Honestly. My goodness. When I watch this now, I wonder how I didn’t dislocate my pelvis trying to follow her form. Actually, I think I just dislocated my pelvis watching this.

The point!

The point is that, every time that song started, I thought, “OK. Now we jam.” Something about those lyrics, “we’re never gonna survive unless we get a little crazy” just made it work for me. I was fat. I was in high school. I was desperate. I was in terrible pain. Not emotional pain, physical pain inflicted on me by Cindy Crawford and her evil minion, Radu. And I WAS never gonna survive unless I got a little crazy. I was never gonna survive to see the end of the video.

But Seal always gave me that shove. Those lyrics spoke to me. I have always remembered that feeling – the crazy place. The place where I know I must, can, and will do whatever it takes to get out of whatever I am in. The place where I know anything is possible, if I will just get outside myself and get a little crazy.

I heard an acoustic version of Crazy on my drive home last night, and I realized I am there. I have been pulling out all the stops and really, really trying to get to a place where I can say that I have the life I want. I am taking risks and initiative at work and at play. I am fighting for my health and my sanity.

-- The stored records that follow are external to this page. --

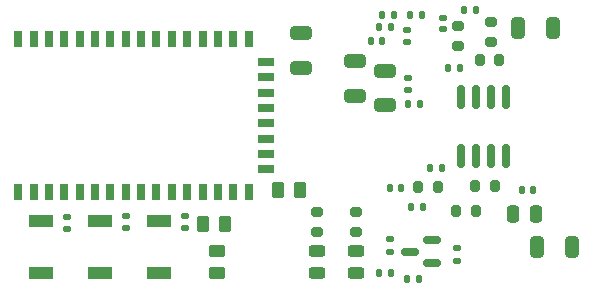
<source format=gbr>
G04 #@! TF.GenerationSoftware,KiCad,Pcbnew,(6.0.4)*
G04 #@! TF.CreationDate,2022-05-02T12:08:19+02:00*
G04 #@! TF.ProjectId,Support-Board-for-TS3008,53757070-6f72-4742-9d42-6f6172642d66,rev?*
G04 #@! TF.SameCoordinates,Original*
G04 #@! TF.FileFunction,Paste,Top*
G04 #@! TF.FilePolarity,Positive*
%FSLAX46Y46*%
G04 Gerber Fmt 4.6, Leading zero omitted, Abs format (unit mm)*
G04 Created by KiCad (PCBNEW (6.0.4)) date 2022-05-02 12:08:19*
%MOMM*%
%LPD*%
G01*
G04 APERTURE LIST*
G04 Aperture macros list*
%AMRoundRect*
0 Rectangle with rounded corners*
0 $1 Rounding radius*
0 $2 $3 $4 $5 $6 $7 $8 $9 X,Y pos of 4 corners*
0 Add a 4 corners polygon primitive as box body*
4,1,4,$2,$3,$4,$5,$6,$7,$8,$9,$2,$3,0*
0 Add four circle primitives for the rounded corners*
1,1,$1+$1,$2,$3*
1,1,$1+$1,$4,$5*
1,1,$1+$1,$6,$7*
1,1,$1+$1,$8,$9*
0 Add four rect primitives between the rounded corners*
20,1,$1+$1,$2,$3,$4,$5,0*
20,1,$1+$1,$4,$5,$6,$7,0*
20,1,$1+$1,$6,$7,$8,$9,0*
20,1,$1+$1,$8,$9,$2,$3,0*%
G04 Aperture macros list end*
%ADD10RoundRect,0.140000X-0.170000X0.140000X-0.170000X-0.140000X0.170000X-0.140000X0.170000X0.140000X0*%
%ADD11RoundRect,0.140000X-0.140000X-0.170000X0.140000X-0.170000X0.140000X0.170000X-0.140000X0.170000X0*%
%ADD12RoundRect,0.140000X0.140000X0.170000X-0.140000X0.170000X-0.140000X-0.170000X0.140000X-0.170000X0*%
%ADD13RoundRect,0.250000X-0.250000X-0.475000X0.250000X-0.475000X0.250000X0.475000X-0.250000X0.475000X0*%
%ADD14RoundRect,0.150000X-0.150000X0.825000X-0.150000X-0.825000X0.150000X-0.825000X0.150000X0.825000X0*%
%ADD15R,0.711200X1.422400*%
%ADD16R,1.422400X0.711200*%
%ADD17R,2.000000X1.050000*%
%ADD18RoundRect,0.250000X0.262500X0.450000X-0.262500X0.450000X-0.262500X-0.450000X0.262500X-0.450000X0*%
%ADD19RoundRect,0.200000X-0.200000X-0.275000X0.200000X-0.275000X0.200000X0.275000X-0.200000X0.275000X0*%
%ADD20RoundRect,0.135000X-0.135000X-0.185000X0.135000X-0.185000X0.135000X0.185000X-0.135000X0.185000X0*%
%ADD21RoundRect,0.200000X0.200000X0.275000X-0.200000X0.275000X-0.200000X-0.275000X0.200000X-0.275000X0*%
%ADD22RoundRect,0.200000X-0.275000X0.200000X-0.275000X-0.200000X0.275000X-0.200000X0.275000X0.200000X0*%
%ADD23RoundRect,0.135000X0.135000X0.185000X-0.135000X0.185000X-0.135000X-0.185000X0.135000X-0.185000X0*%
%ADD24RoundRect,0.135000X0.185000X-0.135000X0.185000X0.135000X-0.185000X0.135000X-0.185000X-0.135000X0*%
%ADD25RoundRect,0.200000X0.275000X-0.200000X0.275000X0.200000X-0.275000X0.200000X-0.275000X-0.200000X0*%
%ADD26RoundRect,0.250000X0.450000X-0.262500X0.450000X0.262500X-0.450000X0.262500X-0.450000X-0.262500X0*%
%ADD27RoundRect,0.135000X-0.185000X0.135000X-0.185000X-0.135000X0.185000X-0.135000X0.185000X0.135000X0*%
%ADD28RoundRect,0.150000X0.587500X0.150000X-0.587500X0.150000X-0.587500X-0.150000X0.587500X-0.150000X0*%
%ADD29RoundRect,0.147500X-0.147500X-0.172500X0.147500X-0.172500X0.147500X0.172500X-0.147500X0.172500X0*%
%ADD30RoundRect,0.243750X-0.456250X0.243750X-0.456250X-0.243750X0.456250X-0.243750X0.456250X0.243750X0*%
%ADD31RoundRect,0.250000X-0.325000X-0.650000X0.325000X-0.650000X0.325000X0.650000X-0.325000X0.650000X0*%
%ADD32RoundRect,0.250000X-0.650000X0.325000X-0.650000X-0.325000X0.650000X-0.325000X0.650000X0.325000X0*%
%ADD33RoundRect,0.250000X0.650000X-0.325000X0.650000X0.325000X-0.650000X0.325000X-0.650000X-0.325000X0*%
G04 APERTURE END LIST*
D10*
X112025000Y-61595000D03*
X112025000Y-62555000D03*
D11*
X113848000Y-60960000D03*
X114808000Y-60960000D03*
D12*
X107855000Y-61375000D03*
X106895000Y-61375000D03*
X106855000Y-63600000D03*
X105895000Y-63600000D03*
D13*
X118000000Y-78200000D03*
X119900000Y-78200000D03*
D14*
X117355000Y-73275000D03*
X116085000Y-73275000D03*
X114815000Y-73275000D03*
X113545000Y-73275000D03*
X113545000Y-68325000D03*
X114815000Y-68325000D03*
X116085000Y-68325000D03*
X117355000Y-68325000D03*
D15*
X76077370Y-63400140D03*
X77377850Y-63400140D03*
X78678330Y-63400140D03*
X79976270Y-63400140D03*
X81276750Y-63400140D03*
X82577230Y-63400140D03*
X83875170Y-63400140D03*
X85175650Y-63400140D03*
X86476130Y-63400140D03*
X87774070Y-63400140D03*
X89074550Y-63400140D03*
X90375030Y-63400140D03*
X91675510Y-63400140D03*
X92975990Y-63400140D03*
X94273930Y-63400140D03*
X95574410Y-63400140D03*
D16*
X97075550Y-65350860D03*
X97075550Y-66651340D03*
X97075550Y-67951820D03*
X97075550Y-69252300D03*
X97075550Y-70547700D03*
X97075550Y-71848180D03*
X97075550Y-73148660D03*
X97075550Y-74449140D03*
D15*
X95574410Y-76399860D03*
X94273930Y-76399860D03*
X92975990Y-76399860D03*
X91675510Y-76399860D03*
X90375030Y-76399860D03*
X89074550Y-76399860D03*
X87774070Y-76399860D03*
X86476130Y-76399860D03*
X85175650Y-76399860D03*
X83875170Y-76399860D03*
X82577230Y-76399860D03*
X81276750Y-76399860D03*
X79976270Y-76399860D03*
X78678330Y-76399860D03*
X77377850Y-76399860D03*
X76077370Y-76399860D03*
D17*
X88000000Y-78775000D03*
X88000000Y-83225000D03*
X83000000Y-83225000D03*
X83000000Y-78775000D03*
X78000000Y-83225000D03*
X78000000Y-78775000D03*
D18*
X99912500Y-76200000D03*
X98087500Y-76200000D03*
D19*
X111575000Y-75900000D03*
X109925000Y-75900000D03*
X113175000Y-78000000D03*
X114825000Y-78000000D03*
X116400000Y-75825000D03*
X114750000Y-75825000D03*
D20*
X110940000Y-74300000D03*
X111960000Y-74300000D03*
D21*
X115150000Y-65175000D03*
X116800000Y-65175000D03*
D20*
X113500000Y-65825000D03*
X112480000Y-65825000D03*
D22*
X113325000Y-63975000D03*
X113325000Y-62325000D03*
X116078000Y-63626000D03*
X116078000Y-61976000D03*
D23*
X106640000Y-62425000D03*
X107660000Y-62425000D03*
X110060000Y-68875000D03*
X109040000Y-68875000D03*
D24*
X109050000Y-66665000D03*
X109050000Y-67685000D03*
D25*
X104632500Y-79725000D03*
X104632500Y-78075000D03*
D22*
X101332500Y-79725000D03*
X101332500Y-78075000D03*
D26*
X92900000Y-81375000D03*
X92900000Y-83200000D03*
D18*
X91737500Y-79050000D03*
X93562500Y-79050000D03*
D24*
X90200000Y-79410000D03*
X90200000Y-78390000D03*
X85200000Y-79420000D03*
X85200000Y-78400000D03*
X80200000Y-79510000D03*
X80200000Y-78490000D03*
X107582500Y-81400000D03*
X107582500Y-80380000D03*
D27*
X113182500Y-82160000D03*
X113182500Y-81140000D03*
D20*
X110042500Y-83750000D03*
X109022500Y-83750000D03*
D28*
X109245000Y-81400000D03*
X111120000Y-82350000D03*
X111120000Y-80450000D03*
D29*
X109250000Y-61375000D03*
X110220000Y-61375000D03*
D30*
X104632500Y-83250000D03*
X104632500Y-81375000D03*
X101357500Y-83250000D03*
X101357500Y-81375000D03*
D31*
X120025000Y-81000000D03*
X122975000Y-81000000D03*
D12*
X107520000Y-76050000D03*
X108480000Y-76050000D03*
X109352500Y-77650000D03*
X110312500Y-77650000D03*
D11*
X119680000Y-76200000D03*
X118720000Y-76200000D03*
D32*
X107100000Y-66075000D03*
X107100000Y-69025000D03*
D31*
X121314000Y-62484000D03*
X118364000Y-62484000D03*
D10*
X108950000Y-63635000D03*
X108950000Y-62675000D03*
D32*
X104550000Y-68250000D03*
X104550000Y-65300000D03*
D33*
X100000000Y-65875000D03*
X100000000Y-62925000D03*
D12*
X107592500Y-83200000D03*
X106632500Y-83200000D03*
M02*

</source>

And, of course, I am still trying to get skinny. I know I will never look like Her Royal Cindyness, but, well… I am crazy enough to try to get close.

Finding tissues.

So, it has been an interesting week. Mr. Thor has been away. Oh, so away. He left Monday and will not return until next Monday night. I miss him terribly, but somehow I have been able to carry on.

I found something funny today when I was fishing around in my purse for gum, mints, or chapstick. I found a wad of tissues, a huge one-inch stack of them that had been rolled up into kind of a tube. After a second, it hit me: at the last minute, as we were walking out the door to drop Mr. Thor at the airport, I grabbed them. I was sure I would be weeping the entire one-hour commute to work.

As I dropped Mr. Thor at the airport, I was giving him the 30th hug  and dripping tears all over his jacket when I heard the Indigo Girls song, “Love of Our Lives” start coming over the airport speakers outside. I straightened up, said “i love you” and “i’ll miss you” again and watched Mr. Thor get swallowed by the automatic doors. Then I rolled my window down and kept my car parked right there in front of the airport until the song ended.

Then I started my car and drove to work.

This week has felt much like that: just doing what I need to do. Just putting one foot in front of the other. Just ignoring the shadows everywhere. Just packing my lunch, just getting ready, just going to work.

Only, today, when I found the tissues? I found something else. I found  a realization that I am stronger than I thought I was. I didn’t sob through a giant stack of tissues in an hour, or ever. I have actually kind of enjoyed this time. I have been productive. I have set up this blog. I have been writing.  I have been making myself dinner and packing myself lunch. I have had fun hanging out with myself.